Yumruğunun gücü ise o denli bir büyük ki suyun içinde küçük bir boşluk oluşturuyor ve bu boşluk saniyeler içinde çökerek “kavitasyon” ismi verilen bir olaya neden oluyor. Bu sırada da yüksek ısı ve ışık oluşuyor. Yani aslında yumruğu yalnızca fizikî değil, termal olarak da tesirli.
Kabuk kırıcı mantis karidesi cinsleri, kalamar ve yengeç benzeri sert kabuklu avları kolaylıkla parçalarken mızraklı cinsleri ise avlarını mızrak benzeri delerek etkisiz hâle getiriyor. Kaçarı yok!
Mantis karidesinin yetenekleri yalnızca yumruklarıyla da sınırlı değil.
Onlar, dünyanın en karmaşık göz yapılarından birine sahip. Biz insanların gözü üç ana renk (kırmızı, mavi, yeşil) algılayabilirken mantis karidesi 16 farklı renk algılayabiliyor. Bu da ultraviyole ışığı bile görebildiği manasına geliyor.
Mantis karidesinin bu yeteneği bilimsel çalışmaların da merceğinde. Onun polarize ışığa olan hassaslığı artık kanseri tespit eden kameraların gelişmesini de sağlıyor.

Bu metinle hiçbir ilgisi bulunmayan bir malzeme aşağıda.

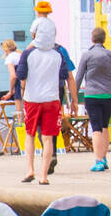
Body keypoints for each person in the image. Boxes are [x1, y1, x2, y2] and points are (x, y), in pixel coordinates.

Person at [15, 22, 73, 184]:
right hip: (52, 99)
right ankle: (44, 176)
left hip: (32, 99)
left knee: (30, 134)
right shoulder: (58, 55)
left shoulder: (28, 54)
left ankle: (30, 170)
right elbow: (64, 75)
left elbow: (21, 75)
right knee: (48, 138)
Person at [77, 27, 111, 172]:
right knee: (104, 126)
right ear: (104, 40)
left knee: (96, 128)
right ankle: (104, 157)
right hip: (109, 95)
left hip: (92, 95)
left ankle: (98, 161)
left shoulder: (87, 55)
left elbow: (78, 77)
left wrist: (73, 96)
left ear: (92, 39)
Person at [0, 39, 22, 154]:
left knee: (20, 116)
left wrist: (11, 90)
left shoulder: (10, 58)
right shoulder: (20, 54)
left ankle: (21, 144)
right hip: (28, 85)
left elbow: (13, 76)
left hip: (19, 86)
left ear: (5, 48)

Mantis karidesinden ilham aldıklarımız yalnızca kanser tespiti değil.
Biyomekanik yapısı, bilim ve mühendislikte de kullanılıyor. Yumruklarının dayanıklılığı, zırh teknolojilerinde ve çarpmaya güçlü materyal üretiminde kullanılmak üzere araştırılıyor. Küçük robotlar üzerinde çalışmalara başlandı bile!
Sonuç olarak mantis karidesinden de öğreneceklerimiz varmış. Güç, boyutla ilgi değil. Yumruk makinesinin yapısından ilham alınarak bakalım hangi teknolojik gelişmeler hayatımıza dahil edilecek.